% No 'submit' option for the problems by themselves.
%\documentclass{harvardml}
% Use the 'submit' option when you submit your solutions.
\documentclass{harvardml}
% Put in your full name and email address.
\name{Your Name}
\email{email@fas.harvard.edu}
% You don't need to change these.
\assignment{Assignment \#3: Small Data}
\usepackage{url, enumitem}
\usepackage{amsfonts, amsmath}
\usepackage{listings}
% Some useful macros.
\newcommand{\given}{\,|\,}
\newcommand{\R}{\mathbb{R}}
\newcommand{\E}{\mathbb{E}}
\newcommand{\var}{\text{var}}
\newcommand{\cov}{\text{cov}}
\newcommand{\trans}{\mathsf{T}}
\newcommand{\bx}{\mathbf{x}}
\newcommand{\by}{\mathbf{y}}
\newcommand{\bc}{\mathbf{c}}
\newcommand{\bt}{\mathbf{t}}
\newcommand{\bw}{\mathbf{w}}
\newcommand{\bX}{\mathbf{X}}
\newcommand{\distNorm}{\mathcal{N}}
\newcommand{\bzero}{\mathbf{0}}
\newcommand{\btheta}{\boldsymbol{\theta}}
\newcommand{\bpi}{\boldsymbol{\pi}}
\newcommand{\bmu}{\boldsymbol{\mu}}
\newcommand{\bsigma}{\boldsymbol{\sigma}}
\newcommand{\bphi}{\boldsymbol{\phi}}
\newcommand{\ident}{\mathbb{I}}
\newcommand{\N}{\mathcal{N}}
\newcommand{\ep}{\varepsilon}
\newcommand{\Dir}{\text{Dirichlet}}
\theoremstyle{plain}
\newtheorem{lemma}{Lemma}
\begin{document}
In this assignment, we'll look at two approaches to dealing with having small amounts of data.
You can use automatic differentiation in your code.
\vspace{0.2cm}
\paragraph{Data preparation} Binarize the MNIST dataset.
In this assignment, we'll use only \textbf{30 examples} in our training set.
We'll keep the test set the same size, at 10000 examples.
%%%%%%%%%%%%%%%%%%%%%%%%%%%%%%%%%%%%%%%%%%%%%%%%%%%%%%%%%%%%%%%%%%%%%%%%%%%%%%%%
% You can write your solution here.
%%%%%%%%%%%%%%%%%%%%%%%%%%%%%%%%%%%%%%%%%%%%%%%%%%%%%%%%%%%%%%%%%%%%%%%%%%%%%%%%
\begin{problem}[L2-Regularized Logistic Regression, 10 points]
In this question, we'll attempt to regularize logistic regression to deal with having such a small dataset. Recall that the likelihood given by this model is:
%
\begin{align}
p(c | \bx, \bw) = \frac{\exp(\bw_c^T \bx)}{\sum_{c' = 0}^9 \exp(\bw_{c'}^T \bx)}
\end{align}
\begin{enumerate}[label=(\alph*)]
\item Using your code from assignment 2, fit a maximum likelihood estimate of logistic regression to the 30 training points, and report the training and test-set error. Also plot the learned parameters as a set of 10 images.
※
Written problem 1: Write out the stretch of the LaTeX assignment from "We'll keep the" through "your solution here.".
Written problem 2: In the LaTeX assignment, how many examples will the test set keep?

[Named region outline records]
※
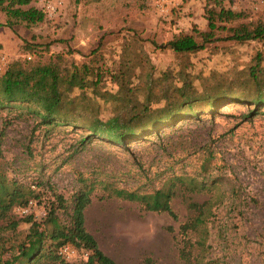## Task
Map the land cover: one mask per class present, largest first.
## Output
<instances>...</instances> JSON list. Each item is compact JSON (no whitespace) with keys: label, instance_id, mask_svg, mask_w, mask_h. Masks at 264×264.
<instances>
[{"label":"rangeland","instance_id":"1","mask_svg":"<svg viewBox=\"0 0 264 264\" xmlns=\"http://www.w3.org/2000/svg\"><path fill=\"white\" fill-rule=\"evenodd\" d=\"M48 3L60 7L49 15ZM222 3L241 13L236 22L264 20V0ZM206 4L207 0H33L31 5L45 12L44 20L33 26L8 27L0 12V51L9 62L45 60L49 55H61L67 64L85 62L93 69L89 81H98L75 99L87 110L95 107L102 118L125 115L127 98L147 102L150 82L158 98L175 94L185 78L200 89L213 78L242 77L258 53L264 67V40H216L187 53L159 47L176 34L206 30ZM28 40L38 45L35 54L23 53ZM79 92L74 89L71 95ZM251 108L223 102L200 118L168 120L158 125L157 136L154 130L140 135L129 151L96 136L81 144L87 132L80 127H49L30 115L14 117V112L0 111V169L38 194L26 207L10 211L18 220L15 230L0 220V257L16 253L29 227L21 220L24 216H44L51 189L69 199L84 178L95 180L85 226L107 255L118 264H142L146 256L156 264H180L177 231L189 215L188 196L178 192L172 200L178 215L174 220L165 212L145 211L136 202L109 196L105 187L113 183L149 192L177 174L214 181L210 191L190 197L210 203L205 260L264 264V105L259 113L244 117ZM86 255L73 247L63 253L69 264H82Z\"/></svg>","mask_w":264,"mask_h":264},{"label":"trees","instance_id":"2","mask_svg":"<svg viewBox=\"0 0 264 264\" xmlns=\"http://www.w3.org/2000/svg\"><path fill=\"white\" fill-rule=\"evenodd\" d=\"M32 1L0 0V12L6 16L5 25L12 27L22 23L30 27L42 22L45 12L31 5ZM222 1L207 0L204 14L206 30L196 29V35L176 34L159 47L170 48L176 53H187L200 50L216 40L241 43L264 40V20L253 24L236 22L241 18V13L226 8ZM37 46L33 41H25L23 53L35 54ZM45 48L48 49V45ZM262 59L263 55L256 54L255 63L248 66L242 77L213 78L200 89L184 77L183 84L171 96L157 98L150 82L146 87L147 102L127 98L125 115L117 112L102 118L95 107L87 110L85 104L80 105V101L75 99L85 89L97 84V79L89 81L87 78L93 72L88 64H67L61 55H49L45 60L40 57L34 60L17 58L8 62L5 71L0 74V111L14 112V117L30 115L38 119V123L49 127H80L87 132L79 141L81 144L96 136L129 151L130 145L140 135L154 130L153 134L157 136L159 124L179 117L200 118L205 111L212 114L219 103L242 102L252 105L244 117L259 113V107L264 105ZM96 75L99 76L98 69ZM74 89L80 92L72 96ZM162 100L165 101L163 106L152 107V103ZM140 169L147 172L145 168ZM147 177L151 179L150 175ZM94 183L95 180L82 178L81 184L69 199L51 189L50 196L44 200V216L39 220L31 215L21 219L29 224L27 232L17 243L16 253L7 258L0 257V264H69L59 253L65 245L87 253L82 264H118L100 248L85 226V208L92 200ZM213 185L212 179L199 180L196 176L170 174L149 192H142L139 187H118L113 183L105 184V187L109 196L136 202L145 211L165 212L174 220L178 219V215L172 207V200L178 192L187 195L189 215L179 223L177 231L180 264H215L214 261L205 260L204 254L208 237L209 200L196 201L190 198L193 194L210 191ZM37 196L33 190L24 188L0 169V220H4L9 228L15 230L18 226V220L10 217V211L14 207H26ZM142 264L156 262L146 256Z\"/></svg>","mask_w":264,"mask_h":264},{"label":"built area","instance_id":"3","mask_svg":"<svg viewBox=\"0 0 264 264\" xmlns=\"http://www.w3.org/2000/svg\"><path fill=\"white\" fill-rule=\"evenodd\" d=\"M60 4L59 3H48L46 4V10L48 11L49 15H51L52 13H54L56 11V9L59 6ZM8 57L7 55L4 53V52H1L0 51V74L3 73L8 65ZM70 247L68 245H65L63 246L59 253L63 255V253L67 252V250L69 249Z\"/></svg>","mask_w":264,"mask_h":264}]
</instances>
※
Complete response 1:
We'll keep the test set the same size, at 10000 examples.
%%%%%%%%%%%%%%%%%%%%%%%%%%%%%%%%%%%%%%%%%%%%%%%%%%%%%%%%%%%%%%%%%%%%%%%%%%%%%%%%
% You can write your solution here.

Complete response 2: 10000 examples.